Tammy McCutchen, a WHD administrator under President George W. Bush, now defends businesses faced with investigations from her old agency as an attorney with Littler Mendelson in Washington. McCutchen, echoing a pattern described by her management bar peers, described varying rigidity throughout the nation in how the liquidated damages policy is applied. In some offices, when an employer self-corrected an employee complaint before the WHD investigation began, that local Labor Department office would still require double pay. Other offices would find similar actions by other employers sufficient to avoid liquidated damages.
“What is needed is for WHD to issue a Field Assistance Bulletin to set forth standards on when LDs are appropriate; that would provide consistency in enforcement and transparency to the regulated community,” she said in an email.
Yet even without a formal new policy, some private attorneys are starting to notice anecdotal evidence that when they challenge liquidated damages to their regional solicitor’s office or the national office, the department’s lawyers will intervene to overrule the WHD.
“My advice to employers is push back hard, especially when there are factual disputes and Wage Hour is seeking full relief,” Salvador Simao, chair of FordHarrison’s wage-hour practice group, told Bloomberg Law. “Let the solicitor’s office determine if this is something that they willing to pursue rather than take a reasonable offer and preserve their resources.”
Be it from DOL attorneys caving to pressure or a new enforcement memo from the national office, any move to restrict the agency’s use of liquidated damages would be seen by some as abandoning the interests of low-wage, vulnerable workers.
“It’s a very productive model for employers to wait to be caught and only reimburse the money that should’ve been paid in the first instance,” Douglas Werman, a partner at plaintiff firm Werman Salas in Chicago, told Bloomberg Law. “It would be a huge gift to employers for the DOL to give up their current practice of insisting on liquidateed damages for violations.”
Although it remains unclear whether the WHD has begun or will soon take up a revision to the liquidated damages guidelines, the first year-and-a-half of the Trump administration has offered several signals that this item is more a matter of when than if.

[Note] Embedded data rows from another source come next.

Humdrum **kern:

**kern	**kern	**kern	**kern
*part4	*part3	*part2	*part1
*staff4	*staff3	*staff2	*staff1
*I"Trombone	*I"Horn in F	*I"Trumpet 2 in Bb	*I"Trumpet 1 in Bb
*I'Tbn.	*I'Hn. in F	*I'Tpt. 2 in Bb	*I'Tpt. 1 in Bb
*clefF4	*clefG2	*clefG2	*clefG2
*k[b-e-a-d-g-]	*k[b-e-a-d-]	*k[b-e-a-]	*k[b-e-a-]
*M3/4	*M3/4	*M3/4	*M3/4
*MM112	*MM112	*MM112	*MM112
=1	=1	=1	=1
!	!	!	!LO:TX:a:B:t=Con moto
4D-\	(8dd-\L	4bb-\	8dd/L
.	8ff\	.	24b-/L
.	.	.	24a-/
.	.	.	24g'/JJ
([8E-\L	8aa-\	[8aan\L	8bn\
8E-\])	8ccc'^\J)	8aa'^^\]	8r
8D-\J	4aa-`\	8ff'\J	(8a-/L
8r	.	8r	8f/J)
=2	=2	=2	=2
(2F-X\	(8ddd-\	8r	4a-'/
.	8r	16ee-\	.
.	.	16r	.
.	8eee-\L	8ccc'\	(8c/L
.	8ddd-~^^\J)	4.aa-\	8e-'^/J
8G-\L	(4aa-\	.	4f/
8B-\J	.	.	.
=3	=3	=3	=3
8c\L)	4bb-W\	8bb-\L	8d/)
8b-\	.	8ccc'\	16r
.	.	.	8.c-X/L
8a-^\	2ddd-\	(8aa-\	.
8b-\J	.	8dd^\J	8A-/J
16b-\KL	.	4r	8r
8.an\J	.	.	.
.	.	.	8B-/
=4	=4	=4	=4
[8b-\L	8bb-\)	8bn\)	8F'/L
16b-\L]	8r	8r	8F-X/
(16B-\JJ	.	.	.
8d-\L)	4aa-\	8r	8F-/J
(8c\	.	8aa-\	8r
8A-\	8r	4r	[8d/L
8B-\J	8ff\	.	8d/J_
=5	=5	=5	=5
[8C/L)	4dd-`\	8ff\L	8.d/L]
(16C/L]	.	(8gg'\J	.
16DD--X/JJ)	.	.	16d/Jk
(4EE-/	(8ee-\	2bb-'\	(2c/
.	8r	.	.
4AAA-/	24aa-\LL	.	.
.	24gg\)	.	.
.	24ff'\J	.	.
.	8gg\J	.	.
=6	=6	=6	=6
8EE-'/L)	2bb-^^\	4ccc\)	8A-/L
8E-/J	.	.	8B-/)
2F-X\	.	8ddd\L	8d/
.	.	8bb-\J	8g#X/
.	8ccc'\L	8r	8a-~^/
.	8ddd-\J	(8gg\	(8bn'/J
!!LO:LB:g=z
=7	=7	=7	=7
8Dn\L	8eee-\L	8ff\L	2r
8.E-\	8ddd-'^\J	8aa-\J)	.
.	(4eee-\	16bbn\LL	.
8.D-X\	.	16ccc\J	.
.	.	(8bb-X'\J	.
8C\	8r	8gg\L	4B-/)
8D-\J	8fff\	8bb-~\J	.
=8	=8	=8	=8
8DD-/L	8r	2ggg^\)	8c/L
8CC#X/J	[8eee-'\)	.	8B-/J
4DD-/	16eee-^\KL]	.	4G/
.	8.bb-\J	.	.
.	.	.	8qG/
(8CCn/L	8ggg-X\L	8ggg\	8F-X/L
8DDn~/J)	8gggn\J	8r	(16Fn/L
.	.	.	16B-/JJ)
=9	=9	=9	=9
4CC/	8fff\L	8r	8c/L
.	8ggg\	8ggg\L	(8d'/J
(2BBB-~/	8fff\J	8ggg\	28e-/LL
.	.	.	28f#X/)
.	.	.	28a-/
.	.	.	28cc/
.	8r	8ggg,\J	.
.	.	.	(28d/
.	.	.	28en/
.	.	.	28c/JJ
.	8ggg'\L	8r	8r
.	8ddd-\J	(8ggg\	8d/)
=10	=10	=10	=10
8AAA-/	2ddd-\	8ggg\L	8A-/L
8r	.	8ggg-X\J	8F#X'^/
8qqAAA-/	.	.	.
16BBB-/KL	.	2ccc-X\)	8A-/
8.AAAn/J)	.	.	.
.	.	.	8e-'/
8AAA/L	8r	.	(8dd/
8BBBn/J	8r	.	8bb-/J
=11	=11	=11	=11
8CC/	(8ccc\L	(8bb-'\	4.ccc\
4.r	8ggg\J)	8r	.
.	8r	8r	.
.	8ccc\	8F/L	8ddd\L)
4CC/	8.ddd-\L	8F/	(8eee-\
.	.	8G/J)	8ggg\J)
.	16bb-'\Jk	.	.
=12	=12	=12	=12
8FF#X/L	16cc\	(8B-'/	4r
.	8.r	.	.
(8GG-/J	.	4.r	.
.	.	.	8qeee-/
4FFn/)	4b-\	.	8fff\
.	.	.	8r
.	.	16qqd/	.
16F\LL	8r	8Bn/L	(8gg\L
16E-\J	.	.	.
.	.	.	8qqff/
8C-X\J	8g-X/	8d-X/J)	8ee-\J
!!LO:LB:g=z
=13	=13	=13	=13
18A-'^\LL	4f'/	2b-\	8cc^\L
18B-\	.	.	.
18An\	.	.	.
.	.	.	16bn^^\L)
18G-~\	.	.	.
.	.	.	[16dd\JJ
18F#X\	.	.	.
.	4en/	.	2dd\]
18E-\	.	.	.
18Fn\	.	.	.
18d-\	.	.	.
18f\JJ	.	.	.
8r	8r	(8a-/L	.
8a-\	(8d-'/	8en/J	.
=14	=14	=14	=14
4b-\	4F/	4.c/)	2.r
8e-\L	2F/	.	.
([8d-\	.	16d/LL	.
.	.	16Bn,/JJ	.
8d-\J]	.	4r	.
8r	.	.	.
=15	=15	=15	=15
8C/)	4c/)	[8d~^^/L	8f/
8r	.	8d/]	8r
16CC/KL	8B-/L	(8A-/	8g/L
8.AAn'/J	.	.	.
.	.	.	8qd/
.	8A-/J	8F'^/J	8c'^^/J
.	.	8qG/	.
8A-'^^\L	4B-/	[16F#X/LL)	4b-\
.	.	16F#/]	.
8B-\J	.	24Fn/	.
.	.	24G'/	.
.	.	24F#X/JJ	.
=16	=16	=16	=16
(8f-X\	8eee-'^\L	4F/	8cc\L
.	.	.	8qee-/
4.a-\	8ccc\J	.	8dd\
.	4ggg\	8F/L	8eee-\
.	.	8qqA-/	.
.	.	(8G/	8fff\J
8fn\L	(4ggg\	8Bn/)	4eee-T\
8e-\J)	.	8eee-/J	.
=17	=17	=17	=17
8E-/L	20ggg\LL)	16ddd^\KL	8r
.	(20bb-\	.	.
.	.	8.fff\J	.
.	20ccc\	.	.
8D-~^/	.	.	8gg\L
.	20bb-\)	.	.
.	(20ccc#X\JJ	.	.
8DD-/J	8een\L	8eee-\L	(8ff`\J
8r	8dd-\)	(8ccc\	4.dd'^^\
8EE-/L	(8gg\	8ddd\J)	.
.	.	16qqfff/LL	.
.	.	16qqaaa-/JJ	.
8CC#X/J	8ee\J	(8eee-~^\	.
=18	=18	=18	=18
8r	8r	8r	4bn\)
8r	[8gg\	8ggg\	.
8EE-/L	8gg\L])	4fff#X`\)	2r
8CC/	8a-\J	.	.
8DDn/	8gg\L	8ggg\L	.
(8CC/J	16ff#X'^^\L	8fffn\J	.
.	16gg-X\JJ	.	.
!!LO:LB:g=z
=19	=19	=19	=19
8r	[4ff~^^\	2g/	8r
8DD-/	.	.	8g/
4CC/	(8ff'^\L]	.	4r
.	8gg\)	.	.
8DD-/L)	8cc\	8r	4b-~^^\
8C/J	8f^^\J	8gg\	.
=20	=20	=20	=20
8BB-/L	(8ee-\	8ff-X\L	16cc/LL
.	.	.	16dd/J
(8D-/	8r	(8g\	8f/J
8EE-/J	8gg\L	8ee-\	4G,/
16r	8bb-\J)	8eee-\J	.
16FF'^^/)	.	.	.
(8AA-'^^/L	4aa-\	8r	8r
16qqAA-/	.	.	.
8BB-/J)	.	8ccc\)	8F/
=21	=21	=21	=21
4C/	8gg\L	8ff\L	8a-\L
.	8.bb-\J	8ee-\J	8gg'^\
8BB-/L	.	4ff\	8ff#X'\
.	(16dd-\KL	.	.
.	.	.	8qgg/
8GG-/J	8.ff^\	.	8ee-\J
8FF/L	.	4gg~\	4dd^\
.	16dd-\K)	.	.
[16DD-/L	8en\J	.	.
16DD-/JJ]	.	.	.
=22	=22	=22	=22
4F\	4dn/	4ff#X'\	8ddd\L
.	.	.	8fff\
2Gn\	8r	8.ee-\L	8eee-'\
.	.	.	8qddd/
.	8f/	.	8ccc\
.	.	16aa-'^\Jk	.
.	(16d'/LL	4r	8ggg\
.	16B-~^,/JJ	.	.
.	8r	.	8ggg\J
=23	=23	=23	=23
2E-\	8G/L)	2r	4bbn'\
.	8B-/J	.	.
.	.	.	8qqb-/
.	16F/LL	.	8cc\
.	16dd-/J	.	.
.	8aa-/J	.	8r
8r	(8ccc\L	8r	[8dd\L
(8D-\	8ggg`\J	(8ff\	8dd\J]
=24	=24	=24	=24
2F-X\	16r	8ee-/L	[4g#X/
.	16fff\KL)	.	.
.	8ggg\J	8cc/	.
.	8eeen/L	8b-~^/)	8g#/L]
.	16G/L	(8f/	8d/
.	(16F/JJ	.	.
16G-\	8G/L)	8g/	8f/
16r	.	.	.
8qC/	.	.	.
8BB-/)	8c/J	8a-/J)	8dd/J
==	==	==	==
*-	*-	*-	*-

The division in April launched a pilot initiative to let businesses self-report wage violations to the DOL in exchange for a release of private claims. The agency also assured businesses that report their back wage liability and are accepted into the program that they won’t need to pay double damages.
This program and other changes in philosophy to boost cooperation with businesses suggests to Jeffrey Brecher, who co-chairs the wage-hour practice at Jackson Lewis, that change is on the way.
“I do believe that under the Trump administration, the department will return to its more flexible policies and will likely impose liquidated damages not as an automatic penalty, but rather probably saving it for cases where the violations are particularly egregious,” Brecher told Bloomberg Law.